Arguments pertinents
Les arguments clés de la décision reposent sur la mise en balance du droit de propriété et l'interprétation des textes législatifs. La Cour identifie que l'article 661 du Code civil peut être perçu comme une source de dénaturation grave des droits du propriétaire d'un mur, lui retirant ses droits exclusifs au profit d'un tiers, ce qui pourrait constituer une expropriation déguisée. La Cour insiste sur l'absence de justification d'une nécessité publique pour cette atteinte, ce qui renforce la légitimité de la contestation de M. X.... Il est également souligné que cette disposition n'a pas été déclarée conforme par le Conseil constitutionnel, ce qui ouvre la voie à une nouvelle évaluation de sa constitutionnalité.
Interprétations et citations légales
L'article contesté est le suivant :
Code civil - Article 661
> "Tout propriétaire joignant un mur a la faculté de le rendre mitoyen en tout ou partie, en remboursant au maître du mur la moitié de la dépense qu'il a coûté, ou la moitié de la dépense qu'a coûté la portion du mur qu'il veut rendre mitoyenne et la moitié de la valeur du sol sur lequel le mur est bâti."
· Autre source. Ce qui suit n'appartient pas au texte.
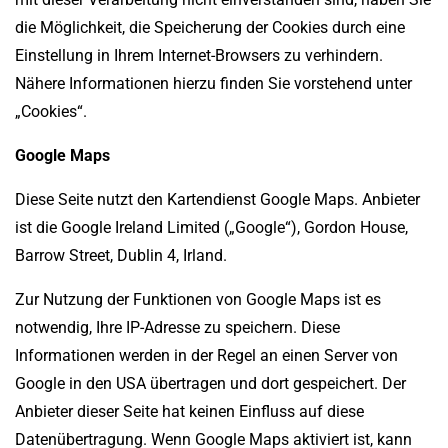
die Möglichkeit, die Speicherung der Cookies durch eine
Einstellung in Ihrem Internet-Browsers zu verhindern.
Nähere Informationen hierzu finden Sie vorstehend unter
„Cookies“.
Google Maps
Diese Seite nutzt den Kartendienst Google Maps. Anbieter
ist die Google Ireland Limited („Google“), Gordon House,
Barrow Street, Dublin 4, Irland.
Zur Nutzung der Funktionen von Google Maps ist es
notwendig, Ihre IP-Adresse zu speichern. Diese
Informationen werden in der Regel an einen Server von
Google in den USA übertragen und dort gespeichert. Der
Anbieter dieser Seite hat keinen Einfluss auf diese
Datenübertragung. Wenn Google Maps aktiviert ist, kann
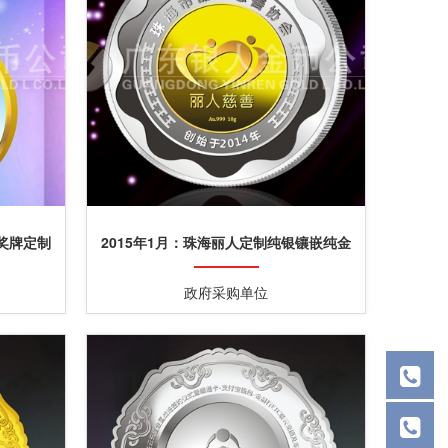
金奖牌定制
2015年1月：珠海丽人定制纯银镶嵌纯金
章银包金纪念章定制
政府采购单位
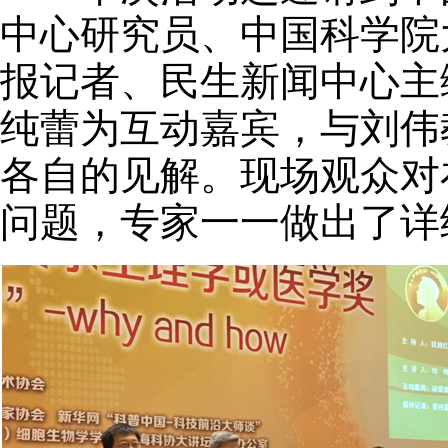
中心研究员、中国科学院
报记者、民生新闻中心主
纯蕾为互动嘉宾，与刘伟
各自的见解。现场观众对
问题，专家一一做出了详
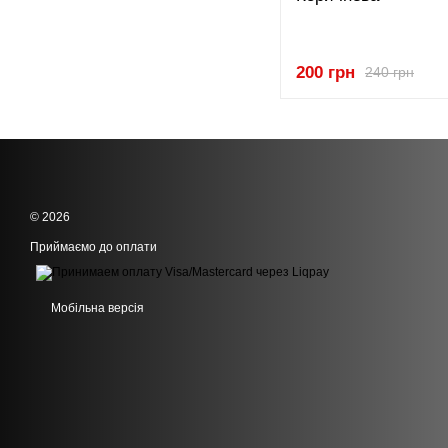
200 грн
240 грн
© 2026
Приймаємо до оплати
Мобільна версія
La Cour interprète cet article comme conférant à un propriétaire important des pouvoirs qui peuvent sérieusement porter atteinte aux droits exclusifs d'un autre propriétaire, sans justifications adéquates. Cela soulève des interrogations sur la compatibilité de cette disposition avec les principes fondamentaux du droit de propriété, tels que le veut l'article 17 de la Déclaration des droits de l'homme :
Déclaration des droits de l'homme - Article 17
> "Nul ne peut être privé de sa propriété, si ce n'est pour cause d'utilité publique et sous la condition d'une juste et préalable indemnité."
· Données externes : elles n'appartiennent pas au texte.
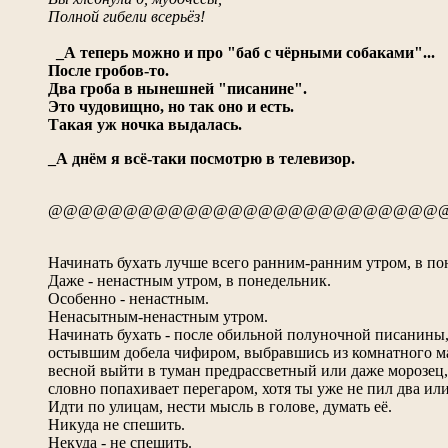
Полной гибели всерьёз!
_А теперь можно и про "баб с чёрными собаками"...
После гробов-то.
Два гроба в нынешней "писанине".
Это чудовищно, но так оно и есть.
Такая уж ночка выдалась.
_А днём я всё-таки посмотрю в телевизор.
@@@@@@@@@@@@@@@@@@@@@@@@@@
Начинать бухать лучше всего ранним-ранним утром, в по
Даже - ненастным утром, в понедельник.
Особенно - ненастным.
Ненасытным-ненастным утром.
Начинать бухать - после обильной полуночной писанины
остывшим добела чифиром, выбравшись из комнатного м
весной выйти в туман предрассветный или даже морозец,
словно попахивает перегаром, хотя ты уже не пил два или
Идти по улицам, нести мысль в голове, думать её.
Никуда не спешить.
Некуда - не спешить.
La possibilité pour un propriétaire de rendre un mur mitoyen en compensation d'une indemnité pose donc la question de la légitimité d'une telle mesure sans justification d'utilité publique, ce qui laisse entrevoir une dénaturation des droits de propriété en faveur d'un autre particulier. En renvoyant cette question au Conseil constitutionnel, la Cour de cassation semble vouloir protéger les droits fondamentaux tout en soulevant des débats sur l'équilibre entre propriété privée et nécessité d'un droit de mitoyenneté.